Sabas Pretelt de la Vega was the Colombian minister of the Interior and Justice between November 2003 and September 2006. Pretelt de la Vega was a member of President Álvaro Uribe's cabinet as Minister of Interior and Justice, being the first non-lawyer to occupy that position. He is credited for bringing significant legislative achievements to effectively improve the fight against drug trafficking and the country's stability. During this tenure as Minister, he served several times as Minister in charge of the presidential office. His successor is Carlos Holguín Sardi, since 2006.

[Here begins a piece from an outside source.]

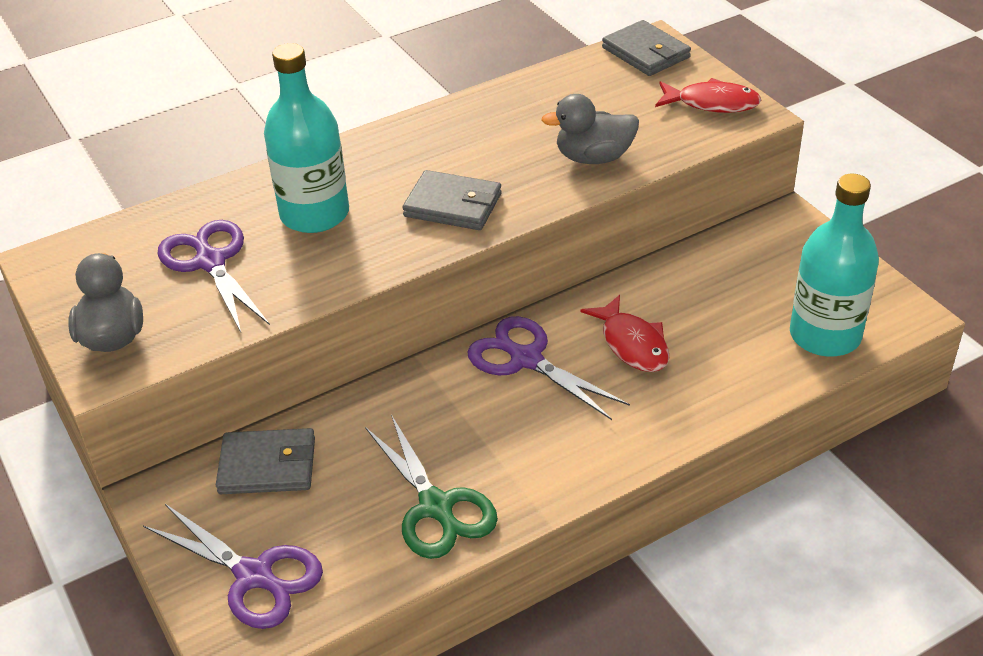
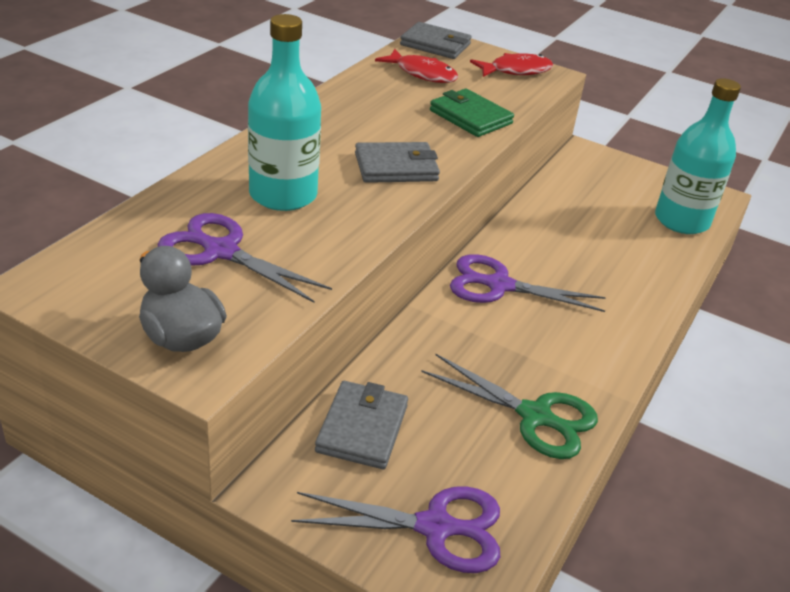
camera: 35 degrees left, 5 degrees down
grey wallet [216,428,315,494] -> grey wallet turned 45 degrees counterclockwise [315,381,408,469]
grey duck [541,94,639,164] -> green wallet [430,89,514,137]
red fish [580,295,669,372] -> red fish moved to [375,49,458,83]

Prior to being a member of Álvaro Uribe's cabinet, Sabas Pretelt was between 1988 and 2003 the president of FENALCO, the Colombian National Association of Commerce. Pretelt had a successful career in the private sector, both as entrepreneur and President of the National Council of Entrepreneurs, a coordinating body of all the private sector organizations in Colombia. In that quality, he also represented several times Colombia's employers in the Assembly of the International Labour Organisation and in other regional organizations such as ALAS, the Latin American Association of Supermarkets and the Food Marketing Institute of the United States, among others.

In the academic field, Pretelt was a professor of Greek culture and pre-Socratic philosophy in the La Salle University, and of Projects Evaluation in the University of Valle. He has published numerous articles in newspapers and magazines and is the author of the books "San Andres: Centro Financiero Internacional" and "Privatizaciones, Apertura, y Desarrollo."

Due his involvement in the corruption scandal known as Yidispolítica he was banned from holding any public office for twelve years and was sentenced to six years in prison where he stayed in a naval base in Cartagena. He was released after three years for good behavior after setting up education services for the uneducated in the naval base. His letter of resignation was finally accepted by President Juan Manuel Santos on the eve of the nomination of his successor as ambassador.